As far as production is concerned, Sherry is basically made in the same way wine is, however, once fermentation is complete, the base wine is fortified with grape spirit to boost the alcohol content. Manzanilla and Fino wines must have an alcohol content of 15.5 percent if there are to be aged; while aging, a layer of a yeast-like substance called flor will develop and protect the wine from oxidization while it is aging in the barrel. Oloroso wines much have an alcohol content of 17 percent in order to be deemed as good for aging; Oloroso sherries will oxidize to a degree because flor does not develop, and the Sherry will become darker in color.
Sherries are initially dry, unlike their Port wine counterparts; this is because the spirit is added after fermentation, and any sugar will be added later. With Port wine, in order for it to stay sweet, spirit is added halfway during the fermentation process.
Sherry wines are blended with a variety of wines from different years, a process called solera and for that reason there cannot be anything considered a “vintage” sherry. What makes Sherry different from other fortified wines is that there is the possibility that an incredibly old wine may have been used, and for this reason some wine experts and true connoisseurs will state that Sherry is undervalued and underappreciated in the wider wine industry.
A Brief History of Sherry
Sherry has a long history. When distillation was introduced to the region around the year 711, winemakers and distillers found that their products combined to be a wonderful drink. Production had been established in the area for five centuries when Alfonse X of Castile took over the area, however it was after this reconquest that export of Sherry began in earnest.
Sherry was considered incredibly important for centuries, and was so important that when Magellan sailed around the world, the sherry he carried on board had cost him more than his entire weapons inventory. Sherry became very popular in Britain after Francis Drake sacked Cádiz in 1587; among the spoils were almost three thousand barrels of the fortified wine that he brought with him on the trip home.
Varieties of Sherry
Fino is the driest and palest variety of Sherry. It is aged in barrels with flor yeast and is unoxidized.
Manzanilla is a very light style of Fino and is made in the Sanlúcar de Barrameda area.
Manzanilla Pasada is a Manzanilla that is aged and partially oxidized, with a nutty flavour.
Amontillado is a Sherry that is aged under flor but is afterwards exposed to oxygen.

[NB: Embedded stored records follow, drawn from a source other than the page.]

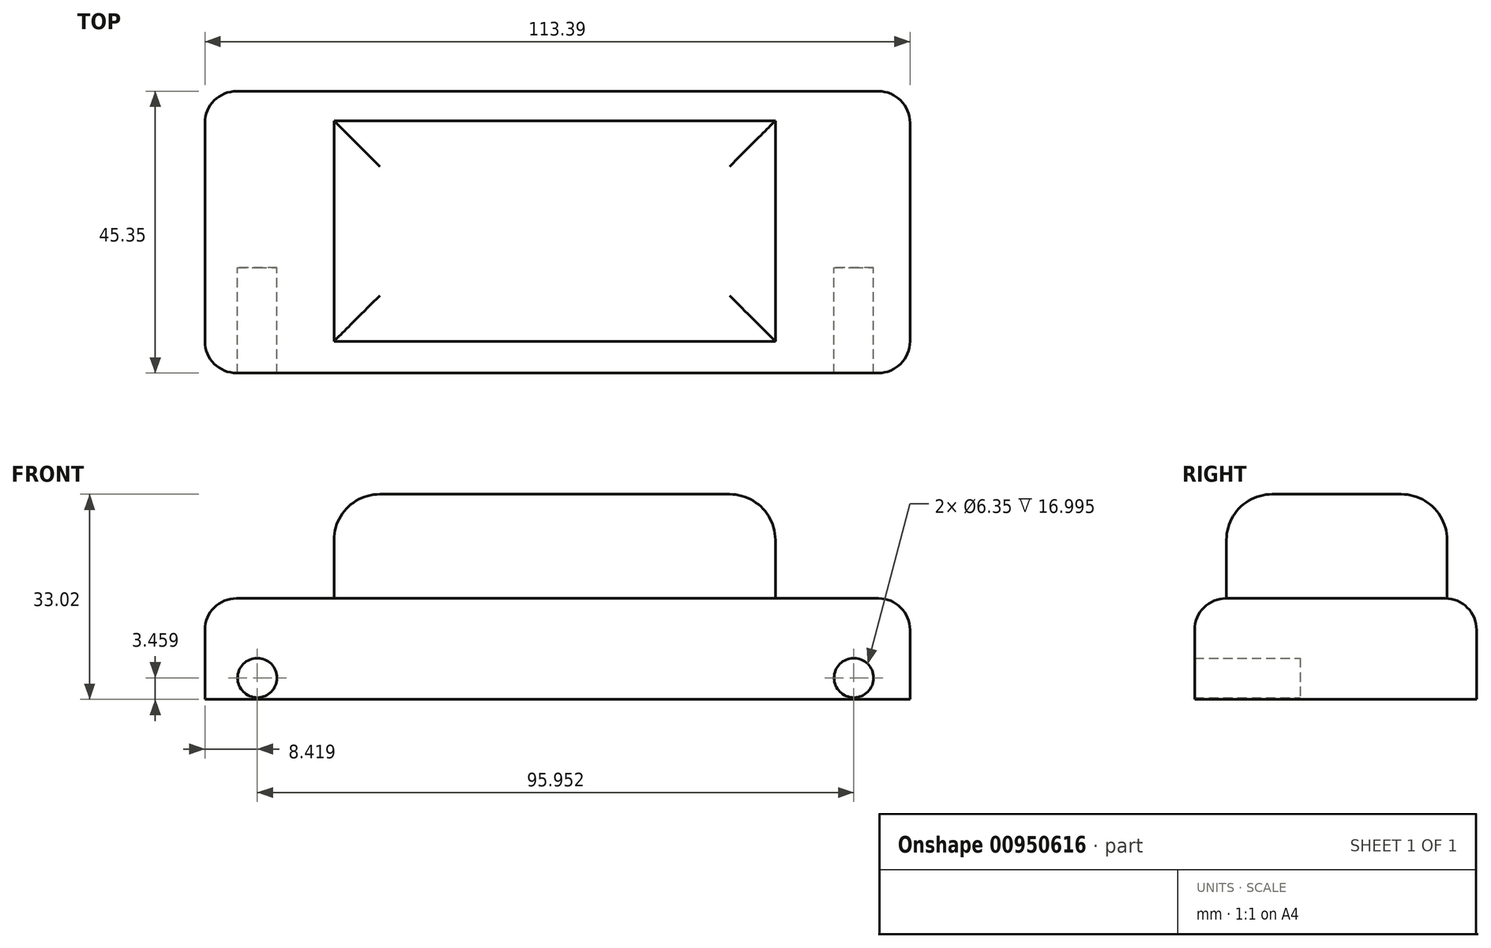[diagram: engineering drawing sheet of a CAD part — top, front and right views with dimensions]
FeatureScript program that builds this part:
annotation { "Feature Type Name" : "Feature", "Feature Type Description" : "" }
export const myFeature = defineFeature(function(context is Context, id is Id, definition is map)
    precondition{}
    {
        {
            var Q0;
            Q0=qCreatedBy(makeId("Top.planeOp"),FACE);
            var sketch = newSketch(context, id + "F0", { "sketchPlane" : qUnion([Q0])});
            skLineSegment(sketch, "E0.bottom", {"start": v(-45.6, 28.36) * mm, "end": v(57.63, 28.36) * mm});
            skLineSegment(sketch, "E0.top", {"start": v(-45.6, -17) * mm, "end": v(57.63, -17) * mm});
            skLineSegment(sketch, "E0.left", {"start": v(-50.68, 23.28) * mm, "end": v(-50.68, -11.91) * mm});
            skLineSegment(sketch, "E0.right", {"start": v(62.71, 23.28) * mm, "end": v(62.71, -11.91) * mm});
            skPoint(sketch, "E1.visualSharp", {"position": v(-50.68, 28.36) * mm});
            skArc(sketch, "E1.filletArc", {"start": v(-45.6, 28.36) * mm, "mid": v(-49.2, 26.87) * mm, "end": v(-50.68, 23.28) * mm});
            skPoint(sketch, "E2.visualSharp", {"position": v(-50.68, -17) * mm});
            skArc(sketch, "E2.filletArc", {"start": v(-50.68, -11.91) * mm, "mid": v(-49.2, -15.5) * mm, "end": v(-45.6, -17) * mm});
            skPoint(sketch, "E3.visualSharp", {"position": v(62.71, -17) * mm});
            skArc(sketch, "E3.filletArc", {"start": v(57.63, -17) * mm, "mid": v(61.23, -15.5) * mm, "end": v(62.71, -11.91) * mm});
            skPoint(sketch, "E4.visualSharp", {"position": v(62.71, 28.36) * mm});
            skArc(sketch, "E4.filletArc", {"start": v(62.71, 23.28) * mm, "mid": v(61.23, 26.87) * mm, "end": v(57.63, 28.36) * mm});
            skPoint(sketch, "E5.visualSharp", {"position": v(-28.73, 28.36) * mm});
            skPoint(sketch, "E6.visualSharp", {"position": v(-28.73, -17) * mm});
            skPoint(sketch, "E7.visualSharp", {"position": v(41.96, -17) * mm});
            skPoint(sketch, "E8.visualSharp", {"position": v(41.96, 28.36) * mm});
            skSolve(sketch);
        }
        {
            var Q0;
            Q0 = qSketchRegion(id + "F0", true);
            extrude(context, id + "F1", {"entities" : qUnion([Q0]), "depth" : 16.26 * mm, "offsetDistance" : 25.4 * mm});
        }
        {
            var Q0;
            Q0=makeQuery(id+"F1.opExtrude","CAP_EDGE",EDGE,{"disambiguationData":[OSD([sQuery(id+"F0.wireOp",EDGE,"E2.filletArc")])],"isStart":false});
            fillet(context, id + "F2", {"entities" : qUnion([Q0]), "radius" : 5.08 * mm, "tangentPropagation" : true, "allowEdgeOverflow" : false});
        }
        {
            var Q0;
            Q0=qCreatedBy(makeId("Top.planeOp"),FACE);
            var sketch = newSketch(context, id + "F3", { "sketchPlane" : qUnion([Q0])});
            skLineSegment(sketch, "E9.bottom", {"start": v(-29.93, 23.61) * mm, "end": v(41.06, 23.61) * mm});
            skLineSegment(sketch, "E9.top", {"start": v(-29.93, -11.88) * mm, "end": v(41.06, -11.88) * mm});
            skLineSegment(sketch, "E9.left", {"start": v(-29.93, 23.61) * mm, "end": v(-29.93, -11.88) * mm});
            skLineSegment(sketch, "E9.right", {"start": v(41.06, 23.61) * mm, "end": v(41.06, -11.88) * mm});
            skSolve(sketch);
        }
        {
            var Q0;
            Q0 = qSketchRegion(id + "F3", true);
            extrude(context, id + "F4", {"entities" : qUnion([Q0]), "operationType" : NewBodyOperationType.ADD, "depth" : 33.02 * mm, "offsetDistance" : 25.4 * mm});
        }
        {
            var Q0;
            Q0=makeQuery(id+"F4.opExtrude","CAP_FACE",FACE,{"disambiguationData":[OSD([sQuery(id+"F3.wireOp",EDGE,"E9.bottom"),sQuery(id+"F3.wireOp",EDGE,"E9.top"),sQuery(id+"F3.wireOp",EDGE,"E9.left"),sQuery(id+"F3.wireOp",EDGE,"E9.right")])],"isStart":false});
            fillet(context, id + "F5", {"entities" : qUnion([Q0]), "radius" : 7.36 * mm, "tangentPropagation" : true, "allowEdgeOverflow" : false});
        }
        {
            var Q0;
            Q0=qCreatedBy(makeId("Front.planeOp"),FACE);
            var sketch = newSketch(context, id + "F6", { "sketchPlane" : qUnion([Q0])});
            skLineSegment(sketch, "E10", {"start": v(53.7, 3.46) * mm, "end": v(-42.26, 3.46) * mm});
            skSolve(sketch);
        }
        {
            var Q0;
            Q0=sQuery(id+"F6.wireOp",VERTEX,"E10.start");
            var Q1;
            Q1=sQuery(id+"F6.wireOp",VERTEX,"E10.end");
            var Q2;
            Q2=makeQuery(id+"F1.opExtrude","SWEPT_BODY",BODY,{"disambiguationData":[OSD([sQuery(id+"F0.wireOp",EDGE,"E0.bottom"),sQuery(id+"F0.wireOp",EDGE,"E0.top"),sQuery(id+"F0.wireOp",EDGE,"E0.left"),sQuery(id+"F0.wireOp",EDGE,"E0.right"),sQuery(id+"F0.wireOp",EDGE,"E1.filletArc"),sQuery(id+"F0.wireOp",EDGE,"E2.filletArc"),sQuery(id+"F0.wireOp",EDGE,"E3.filletArc"),sQuery(id+"F0.wireOp",EDGE,"E4.filletArc")])]});
            hole(context, id + "F7", {"style" : HoleStyle.SIMPLE, "endStyle" : HoleEndStyle.THROUGH, "oppositeDirection" : true, "holeDiameter" : 6.35 * mm, "majorDiameter" : 6.35 * mm, "isTappedThrough" : true, "tappedDepth" : 12.7 * mm, "tapClearance" : 3, "locations" : qUnion([Q0, Q1]), "scope" : qUnion([Q2])});
        }
    });
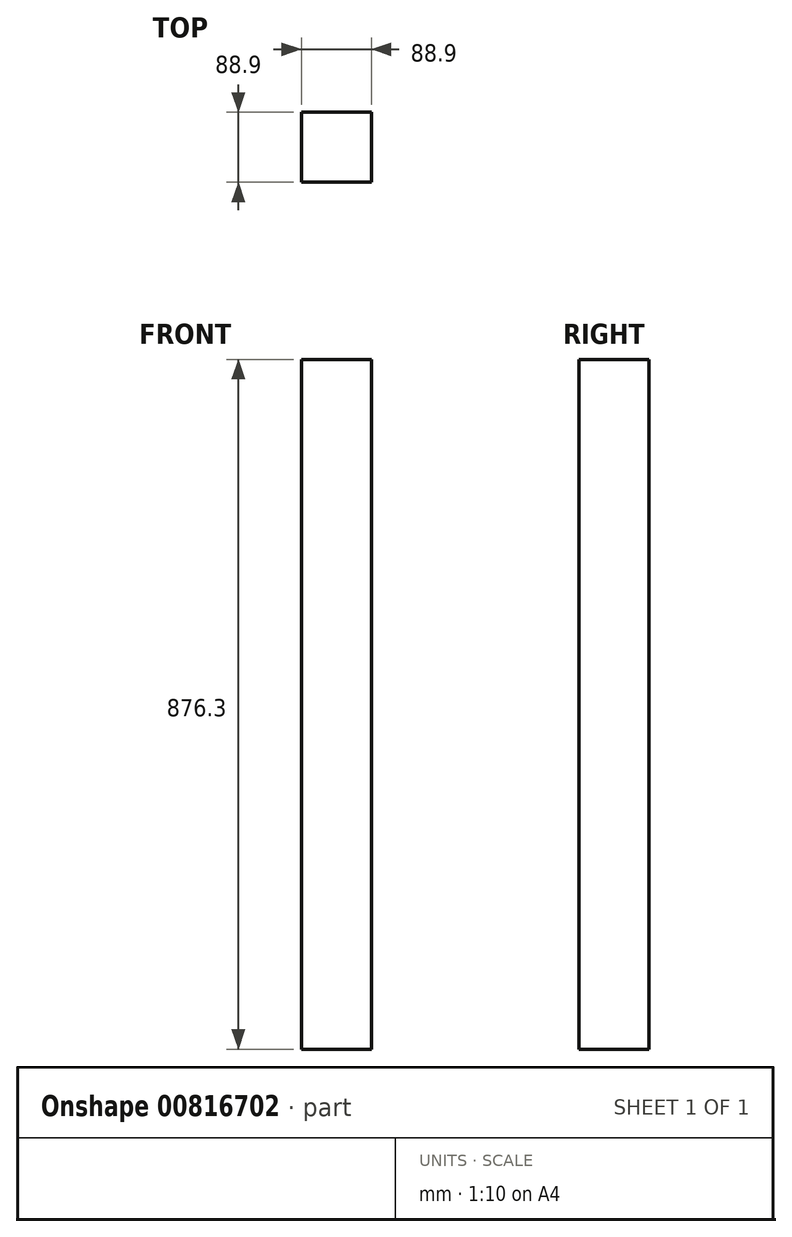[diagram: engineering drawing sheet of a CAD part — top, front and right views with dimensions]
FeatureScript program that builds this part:
annotation { "Feature Type Name" : "Feature", "Feature Type Description" : "" }
export const myFeature = defineFeature(function(context is Context, id is Id, definition is map)
    precondition{}
    {
        {
            var Q0;
            Q0=qCreatedBy(makeId("Top.planeOp"),FACE);
            var sketch = newSketch(context, id + "F0", { "sketchPlane" : qUnion([Q0])});
            skLineSegment(sketch, "E0.bottom", {"start": v(0, 0) * mm, "end": v(88.9, 0) * mm});
            skLineSegment(sketch, "E0.top", {"start": v(0, 88.9) * mm, "end": v(88.9, 88.9) * mm});
            skLineSegment(sketch, "E0.left", {"start": v(0, 0) * mm, "end": v(0, 88.9) * mm});
            skLineSegment(sketch, "E0.right", {"start": v(88.9, 0) * mm, "end": v(88.9, 88.9) * mm});
            skSolve(sketch);
        }
        {
            var Q0;
            Q0 = qSketchRegion(id + "F0", true);
            extrude(context, id + "F1", {"entities" : qUnion([Q0]), "depth" : 876.3 * mm, "offsetDistance" : 25.4 * mm});
        }
    });
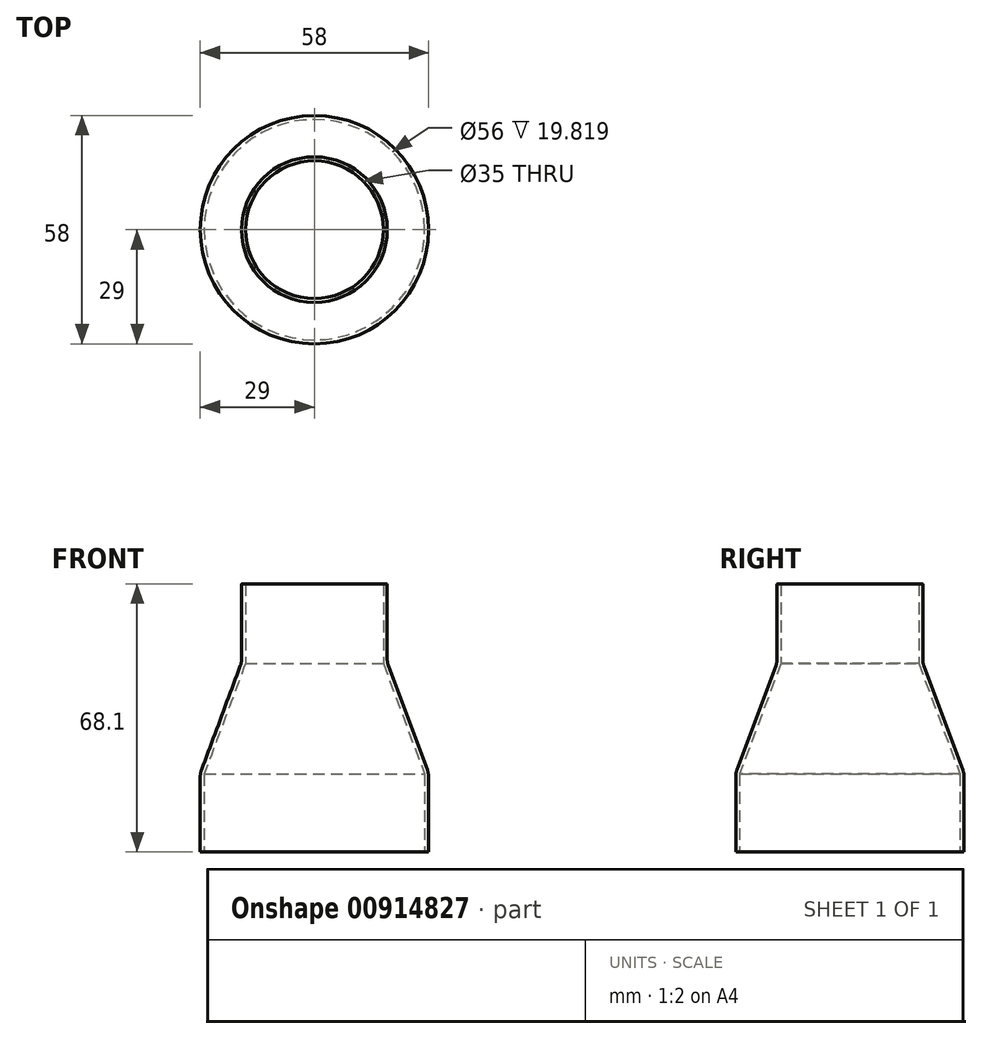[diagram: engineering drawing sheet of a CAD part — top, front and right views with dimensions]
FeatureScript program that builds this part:
annotation { "Feature Type Name" : "Feature", "Feature Type Description" : "" }
export const myFeature = defineFeature(function(context is Context, id is Id, definition is map)
    precondition{}
    {
        {
            var Q0;
            Q0=qCreatedBy(makeId("Front.planeOp"),FACE);
            var sketch = newSketch(context, id + "F0", { "sketchPlane" : qUnion([Q0])});
            skLineSegment(sketch, "E0", {"start": v(-29, 0) * mm, "end": v(-29, 20) * mm});
            skLineSegment(sketch, "E1", {"start": v(-29, 20) * mm, "end": v(-18.5, 48.1) * mm});
            skLineSegment(sketch, "E2", {"start": v(-18.5, 48.1) * mm, "end": v(-18.5, 68.1) * mm});
            skLineSegment(sketch, "E3.0", {"start": v(-17.5, 47.92) * mm, "end": v(-17.5, 68.1) * mm});
            skLineSegment(sketch, "E3.1", {"start": v(-28, 19.82) * mm, "end": v(-17.5, 47.92) * mm});
            skLineSegment(sketch, "E3.2", {"start": v(-28, 0) * mm, "end": v(-28, 19.82) * mm});
            skLineSegment(sketch, "E4", {"start": v(-29, 0) * mm, "end": v(-28, 0) * mm});
            skLineSegment(sketch, "E5", {"start": v(-18.5, 68.1) * mm, "end": v(-17.5, 68.1) * mm});
            skLineSegment(sketch, "E6", {"start": v(0, 0) * mm, "end": v(0, 46.9) * mm, "construction": true});
            skSolve(sketch);
        }
        {
            var Q0;
            Q0=makeQuery(id+"F0.imprint","IMPRINT",FACE,{"disambiguationData":[TD([[makeQuery(id+"F0.imprint","IMPRINT",EDGE,{"derivedFrom":sQuery(id+"F0.wireOp",EDGE,"E0")}),-1.0]])]});
            var Q1;
            Q1=sQuery(id+"F0.wireOp",EDGE,"E6");
            revolve(context, id + "F1", {"entities" : qUnion([Q0]), "axis" : qUnion([Q1]), "revolveType" : RevolveType.FULL});
        }
        {
            var Q0;
            Q0=makeQuery(id+"F1.opRevolve","SWEPT_EDGE",EDGE,{"disambiguationData":[OSD([sQuery(id+"F0.wireOp",EDGE,"E0"),sQuery(id+"F0.wireOp",EDGE,"E1")])]});
            var Q1;
            {var subQ0=sQuery(id+"FaZu06GFXP2sTeX_1.wireOp",EDGE,"TdJHtMkF-AUQf-TWFz-uHxR-ayQx0xFrAdBq");Q1=makeQuery(id+"FlHbGjVHjVcW52T_2.opFillet","BLEND_EDGE",EDGE,{"blendedFrom":[makeQuery(id+"FhDor8GWW6OAFC3_1.opExtrude","CAP_EDGE",EDGE,{"disambiguationData":[OSD([subQ0])],"isStart":true}),makeQuery(id+"FhDor8GWW6OAFC3_1.opExtrude","CAP_FACE",FACE,{"disambiguationData":[OSD([sQuery(id+"FaZu06GFXP2sTeX_1.wireOp",EDGE,"fHvzw86X-V8rq-VAlk-hoMZ-7mlJtmEaRwba.bottom"),sQuery(id+"FaZu06GFXP2sTeX_1.wireOp",EDGE,"fHvzw86X-V8rq-VAlk-hoMZ-7mlJtmEaRwba.top"),sQuery(id+"FaZu06GFXP2sTeX_1.wireOp",EDGE,"fHvzw86X-V8rq-VAlk-hoMZ-7mlJtmEaRwba.left"),sQuery(id+"FaZu06GFXP2sTeX_1.wireOp",EDGE,"fHvzw86X-V8rq-VAlk-hoMZ-7mlJtmEaRwba.right"),subQ0])],"isStart":true})],"blendedInto":[makeQuery(id+"FhDor8GWW6OAFC3_1.opExtrude","CAP_FACE",FACE,{"disambiguationData":[OSD([sQuery(id+"FaZu06GFXP2sTeX_1.wireOp",EDGE,"fHvzw86X-V8rq-VAlk-hoMZ-7mlJtmEaRwba.bottom"),sQuery(id+"FaZu06GFXP2sTeX_1.wireOp",EDGE,"fHvzw86X-V8rq-VAlk-hoMZ-7mlJtmEaRwba.top"),sQuery(id+"FaZu06GFXP2sTeX_1.wireOp",EDGE,"fHvzw86X-V8rq-VAlk-hoMZ-7mlJtmEaRwba.left"),sQuery(id+"FaZu06GFXP2sTeX_1.wireOp",EDGE,"fHvzw86X-V8rq-VAlk-hoMZ-7mlJtmEaRwba.right"),subQ0])],"isStart":true})]});}
            var Q2;
            Q2=makeQuery(id+"F1.opRevolve","SWEPT_EDGE",EDGE,{"disambiguationData":[OSD([sQuery(id+"F0.wireOp",EDGE,"E1"),sQuery(id+"F0.wireOp",EDGE,"E2")])]});
            fillet(context, id + "F2", {"entities" : qUnion([Q0, Q1, Q2]), "radius" : 5 * mm, "tangentPropagation" : true, "allowEdgeOverflow" : false});
        }
        {
            var Q0;
            Q0=makeQuery(id+"F1.opRevolve","SWEPT_FACE",FACE,{"disambiguationData":[OSD([sQuery(id+"F0.wireOp",EDGE,"E5")])]});
            fillet(context, id + "F3", {"entities" : qUnion([Q0]), "radius" : .1 * mm, "tangentPropagation" : true, "allowEdgeOverflow" : false});
        }
    });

It is darker than Fino but lighter in color than an Oloroso. Sometimes Amontillado will be sweetened; however, once sweetened it can no longer be labeled as Amontillado.
Oloroso is a darker and richer wine that has been aged for longer than a Fino or Amontillado. When Oloroso has been sweetened, it can only be sold as “Cream Sherry” and producers are not allowed to label it with the words “Oloroso”.
Jerez Dulce or Sweet Sherries are produced by fermenting dried Pedro Ximénez grapes or dried Moscatel grapes. The resulting wine is sweet and dark brown or black in color.
Sherry may not be the most fashionable drink now, but it’s only a question of time before it will get rediscovered; it is a sure thing that shortly it will make a triumphant return.